Consider this tidbit, from the Nov. 7th Billboard item (1), which I remind you was headlined “Douglas To Record 2 LP’s By Grateful Dead Artists”:
Joe Smith, Warner Bros. executive, said that the Douglas recordings will be beneficial to Warners in terms of artist exposure as well as enhancing the climate of artistic freedom which is so necessary among serious musicians who want to work with artists from other labels.
As Corry points out, the record was eventually manufactured and distributed by Columbia Records. And the above quote sounds like a bunch of CYA from Joe Smith, who was confronted with a story that leads with the GD working with another label and probably wanted to put a positive gloss on what was actually a turf battle. The fact that it is mentioned also supports the idea of some “industry” tension surrounding the whole thing.
Wild conjecture time. The Nov. 7th Billboard piece (1) informs us that, in addition to Wales and Garcia, there are plans for a Kreutzmann-Hart percussion album.
The Kreitzmann[sic]-Hart LP will be recorded at a fully-equipped 16-track studio Douglas has installed in Hart’s barn in Navato [sic], Calif. The studio, designed by Kreitzmann [sic], Hart and Phil Lesh of the Grateful Dead under the supervision of engineer Dan Healy, will be completed within the month.
I would need to go back to look at the history of Mickey’s Barn studio, but I do not recall having known that Alan Douglas had paid for it. That would not have been a cheap item in 1970-1971. The Grateful Dead cancel their Port Chester shows in December 1970 with an abject public apology, get back there in February 1971, and Hart abruptly leaves the band after the first of six nights, in connection with his father Lenny’s perfidy. Rolling Thunder ends up being released … on Warner Brothers … in September of 1972. I note that Kreutzmann is not credited.
What a freaking mess. The bustup with Hart involves a divorce with Kreutzmann and, to a lesser extent, with the rest of the GD. Joe Smith and Warners are pissed that the GD are seeing other people, and lean on them to extract some kind of concession. Douglas has paid for a home studio for one of his artists. Dénoument: the GD/Hart and Warners/Douglas seem to engage in some odd, multifaceted exchange whereby Douglas gets the Wales/Garcia album (a score!), maybe with some weird sweetening by/for Columbia (how the hell did they get involved, anyway?). Hart gets a 16-track studio (score!) and his album. Warners/Joe Smith get Rolling Thunder (d’oh!), maybe save some face? Working all that out delays the release of Hooteroll? by about a year. That’s my story.

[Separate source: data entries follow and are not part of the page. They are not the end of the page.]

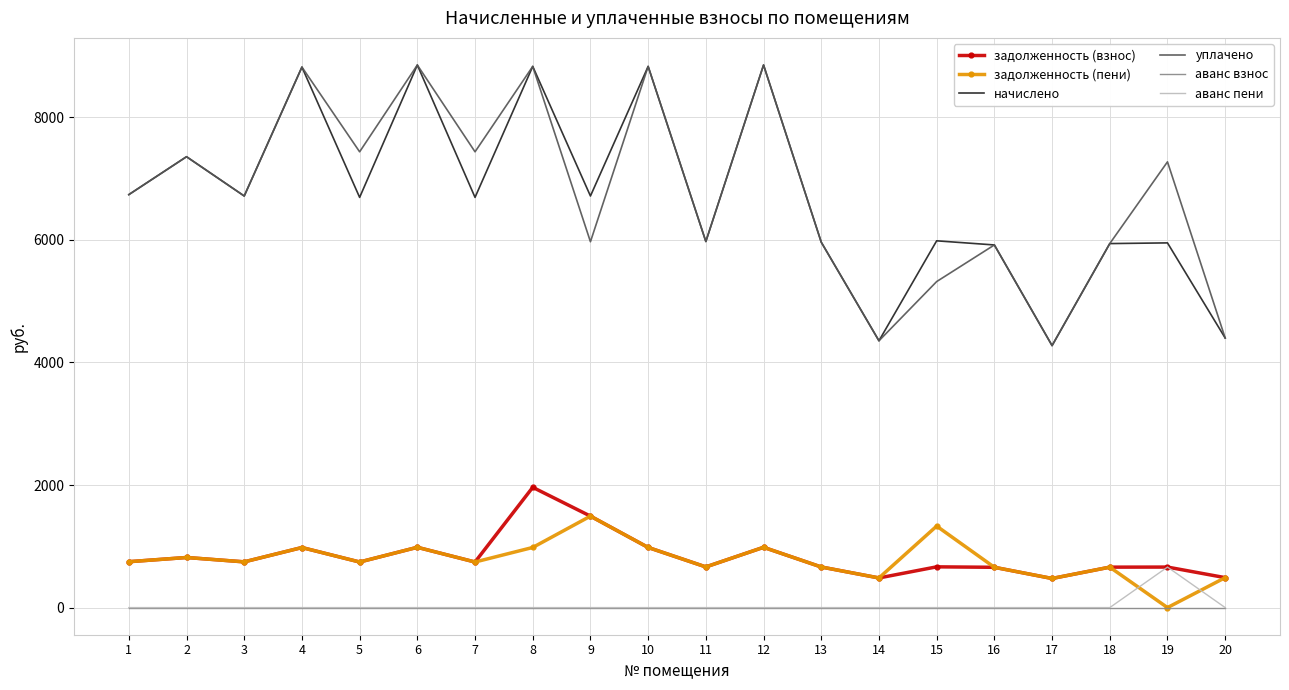

At which category is the sum across all series the highest?

8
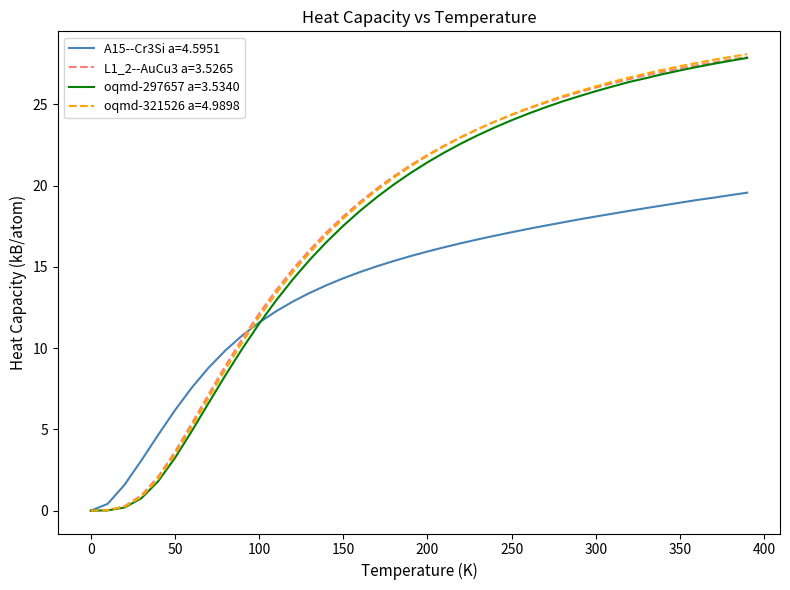

Which series has the largest range (max minus min)?

oqmd-321526 a=4.9898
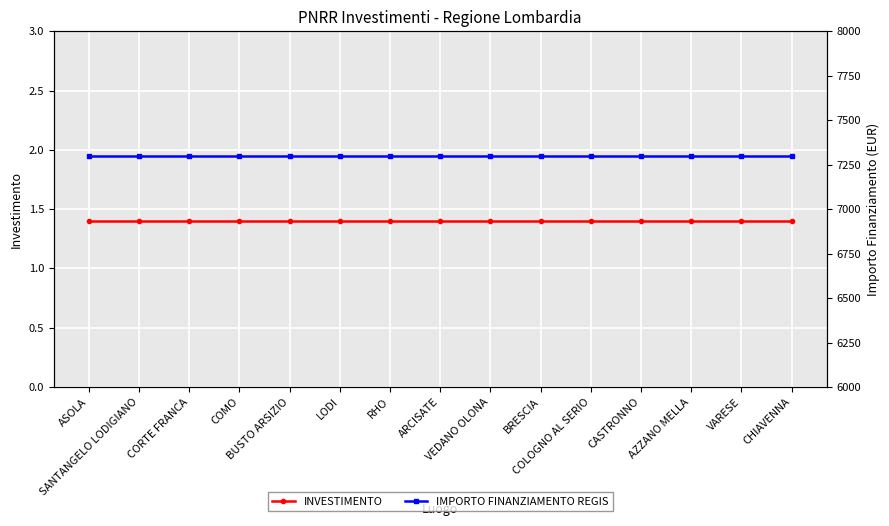

Which category has the highest value in the INVESTIMENTO series?

ASOLA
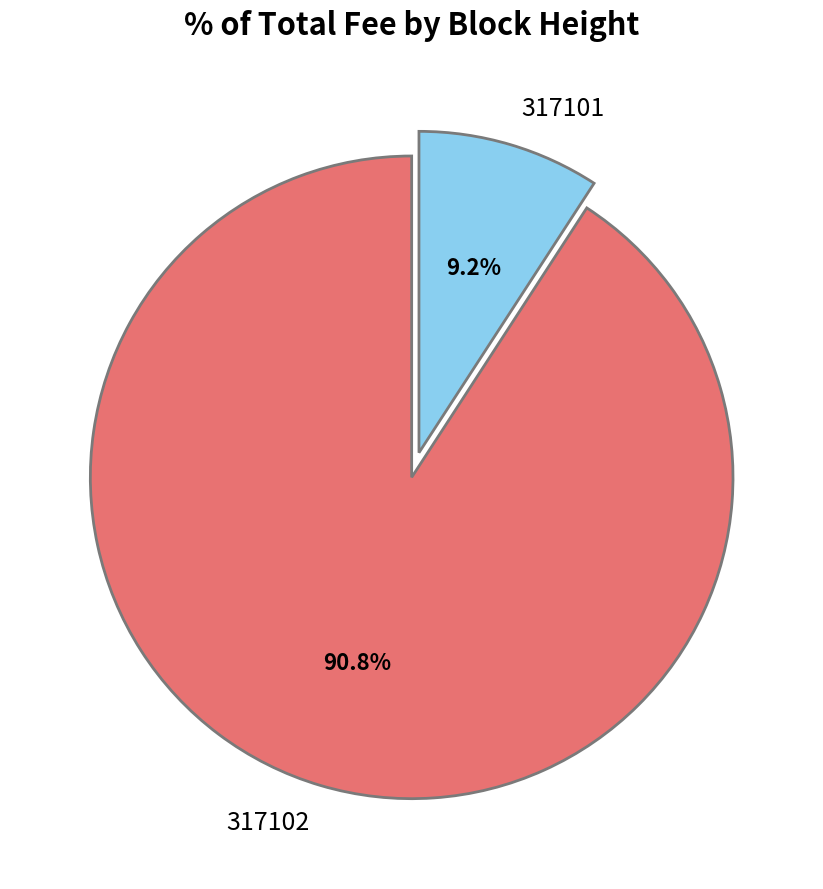

What portion of the pie excludes 317101?

90.8%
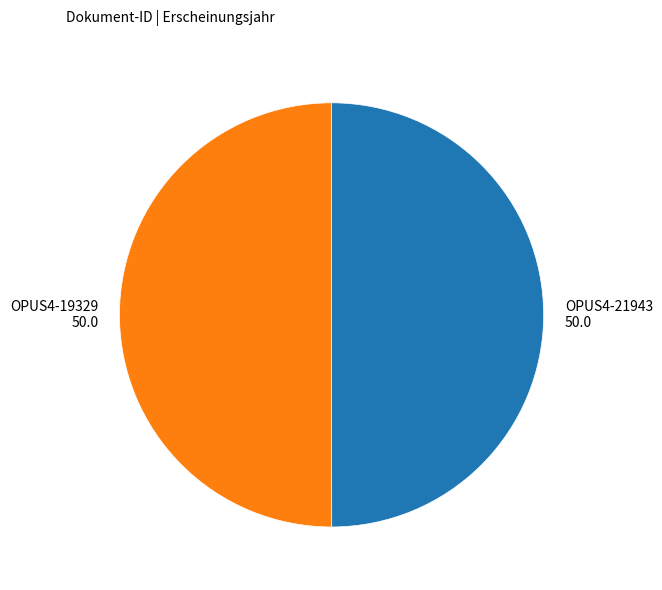

Count the number of slices in the pie.

2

So I conclude my saga with an answer to Corry’s question: Hooteroll? was recorded in November-December 1970, probably at Heider’s, and its release was delayed by disputes that ultimately have to do with the recording/music industry.
I have a few broader points, but I am out of gas. Let me just bullet them for now:
- Wales/Garcia timeline
- centrality of Heider’s
- Recording industry angle
REFERENCES:
- “Douglas To Record 2 LP’s By Grateful Dead Artists,” Billboard, November 7, 1970, p. 4. Accessible via Google Books.
- “Alan Douglas’s Market: People in a State of Consciousness,” Billboard, November 6, 1970, p. 40. Accessible via Google Books.
- Corpus-Christi Caller-Times, November 7, 1970, p. 3D.
- Billboard, December 19, 1970, p. 37. Accessible via Google Books.